# WHAT TO DO:
Give back exactly the lines from the one that includes "on the TWR-MPC5125." to the last line below, both included, and no further lines.

# EXERCISE INPUTS:
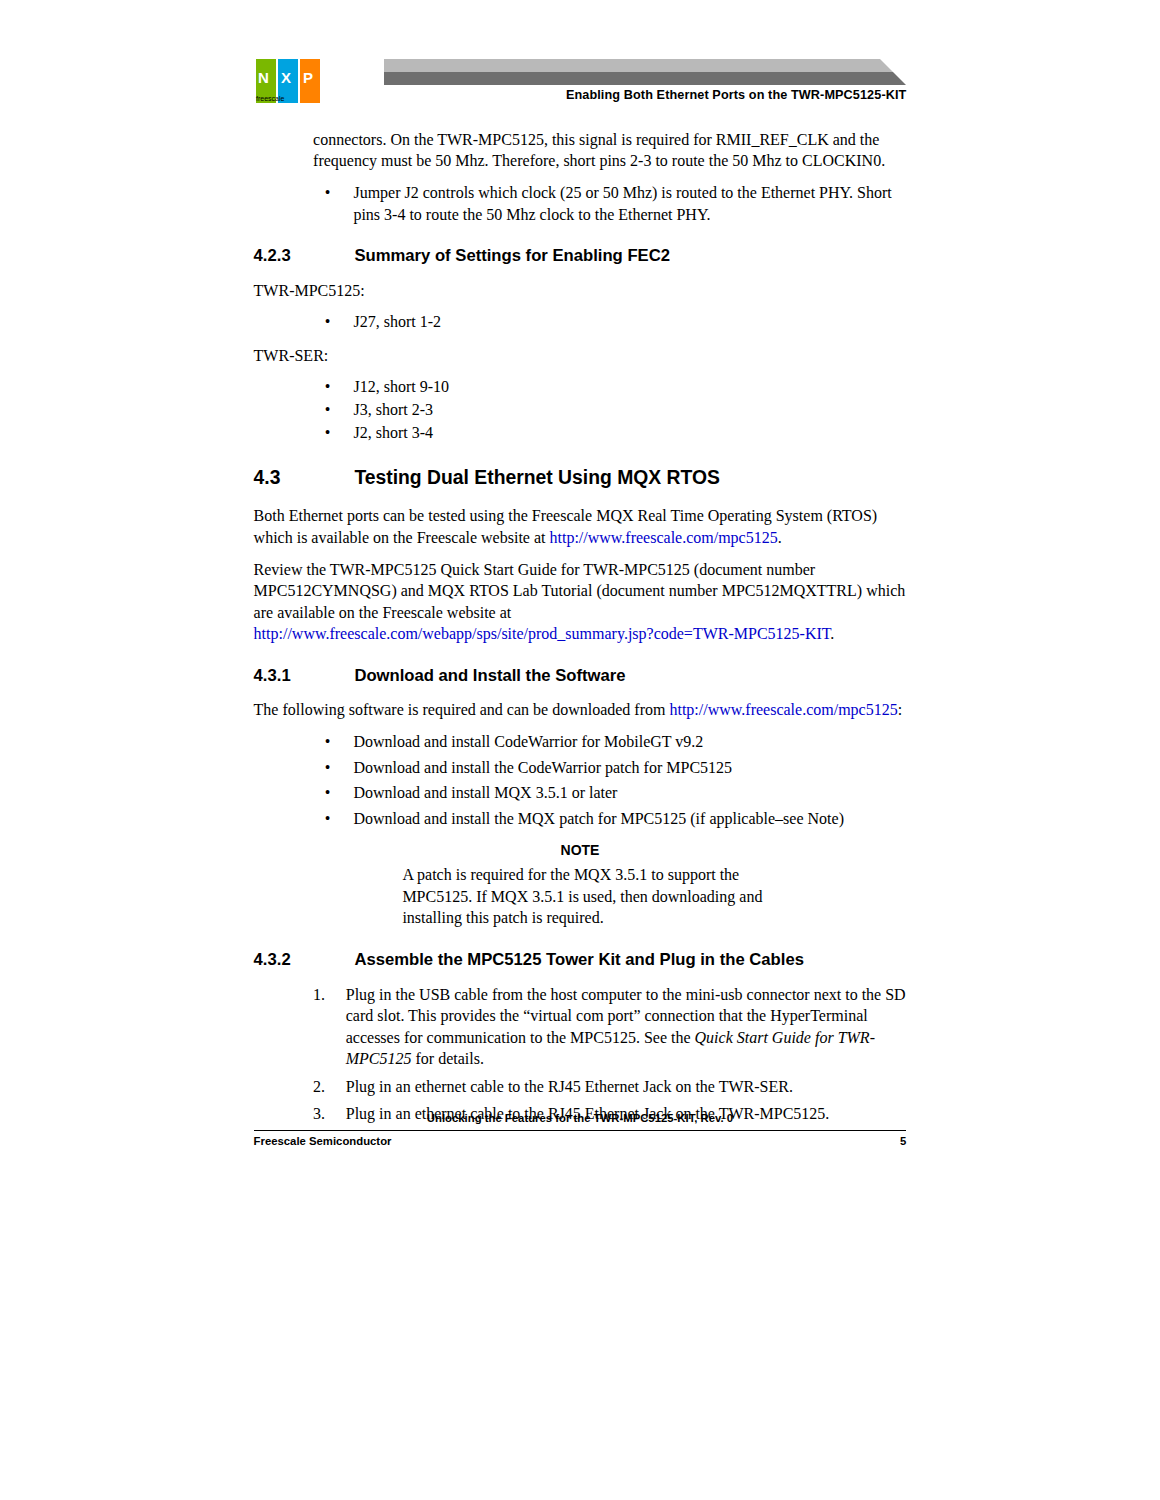N X P freescale
Enabling Both Ethernet Ports on the TWR-MPC5125-KIT
connectors. On the TWR-MPC5125, this signal is required for RMII_REF_CLK and the frequency must be 50 Mhz. Therefore, short pins 2-3 to route the 50 Mhz to CLOCKIN0.
Jumper J2 controls which clock (25 or 50 Mhz) is routed to the Ethernet PHY. Short pins 3-4 to route the 50 Mhz clock to the Ethernet PHY.
4.2.3 Summary of Settings for Enabling FEC2
TWR-MPC5125:
J27, short 1-2
TWR-SER:
J12, short 9-10
J3, short 2-3
J2, short 3-4
4.3 Testing Dual Ethernet Using MQX RTOS
Both Ethernet ports can be tested using the Freescale MQX Real Time Operating System (RTOS) which is available on the Freescale website at http://www.freescale.com/mpc5125.
Review the TWR-MPC5125 Quick Start Guide for TWR-MPC5125 (document number MPC512CYMNQSG) and MQX RTOS Lab Tutorial (document number MPC512MQXTTRL) which are available on the Freescale website at
http://www.freescale.com/webapp/sps/site/prod_summary.jsp?code=TWR-MPC5125-KIT.
4.3.1 Download and Install the Software
The following software is required and can be downloaded from http://www.freescale.com/mpc5125:
Download and install CodeWarrior for MobileGT v9.2
Download and install the CodeWarrior patch for MPC5125
Download and install MQX 3.5.1 or later
Download and install the MQX patch for MPC5125 (if applicable–see Note)
NOTE
A patch is required for the MQX 3.5.1 to support the MPC5125. If MQX 3.5.1 is used, then downloading and installing this patch is required.
4.3.2 Assemble the MPC5125 Tower Kit and Plug in the Cables
Plug in the USB cable from the host computer to the mini-usb connector next to the SD card slot. This provides the “virtual com port” connection that the HyperTerminal accesses for communication to the MPC5125. See the Quick Start Guide for TWR-MPC5125 for details.
Plug in an ethernet cable to the RJ45 Ethernet Jack on the TWR-SER.
Plug in an ethernet cable to the RJ45 Ethernet Jack on the TWR-MPC5125.
Unlocking the Features for the TWR-MPC5125-KIT, Rev. 0
Freescale Semiconductor
5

# RESULT OF THE TASK:
Plug in an ethernet cable to the RJ45 Ethernet Jack on the TWR-MPC5125.
Unlocking the Features for the TWR-MPC5125-KIT, Rev. 0
Freescale Semiconductor
5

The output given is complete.